Weekly Market Update: February 17, 2025

Alex Ralicki |

The nation added an estimated 143,000 jobs in January. That figure fell short of the consensus forecast of 169,000 and was less than half the gain produced in December. Although the headline figure was disappointing, it doesn’t tell the whole story about the state of the labor market. On the positive side, the prior two-month total was revised higher by an estimated 100,000 jobs, and the unemployment rate ticked lower, from 4.1% to 4.0%, last month. This likely puts little pressure on the Federal Reserve to resume cutting interest rates in the near term. 

Reducing the pace of consumer price growth has proven difficult in recent months. On point, the January Consumer Price Index (CPI) and the core CPI, which excludes the more-volatile food and energy components, rose 0.5% and 0.4%, respectively, on a month-to-month basis. The increase in the headline figure was the highest rate since June of 2022. On a 12 month basis, the CPI and core CPI increased 3.0% and 3.3%, respectively. The sticky inflation data followed a January employment report that showed an unexpected increase in the average hourly wage. That, combined with a drop in U.S. productivity in the final quarter of 2024, is concerning, as employers often pass along their higher labor costs to consumers through price increases. 

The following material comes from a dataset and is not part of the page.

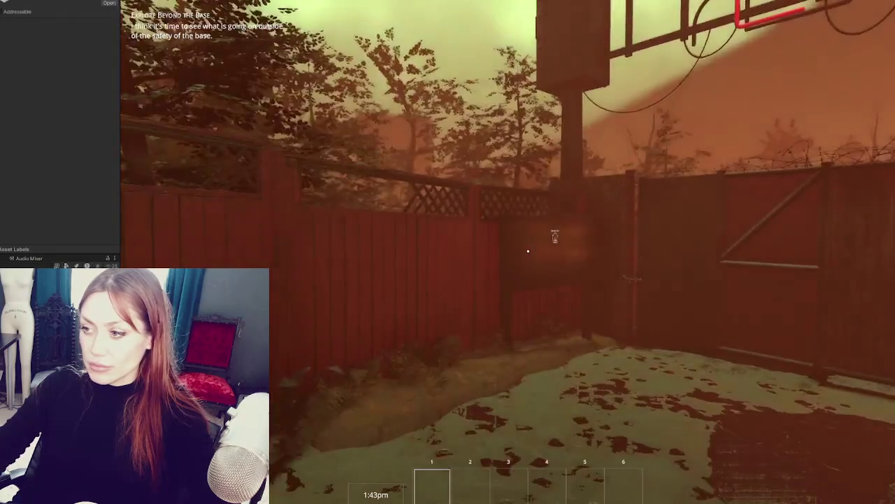
{"action": "key", "text": "w"}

Meantime, the profit growth estimate for the final quarter of 2024 continues to rise. With north of 60% of the S&P 500 companies having reported as of press time, more than three-fourths had exceeded expectations. The year-over-year earnings growth rate for the S&P 500 was averaging around 16%, up from 12% at the start of the season. That would mark the fastest pace of increase reported for the Index in four years. This has provided some support for equities, as concerns about monetary and fiscal (i.e., increased trade tariffs) policies build. 

Conclusion: With growing uncertainty about the near-term direction of both fiscal and monetary policies, equity market volatility can’t be ruled out. In this environment, a portfolio led by high-quality stocks may prove wise. Also keeping a healthy amount of cash assets on hand gives investors the flexibility to buy on any notable dips.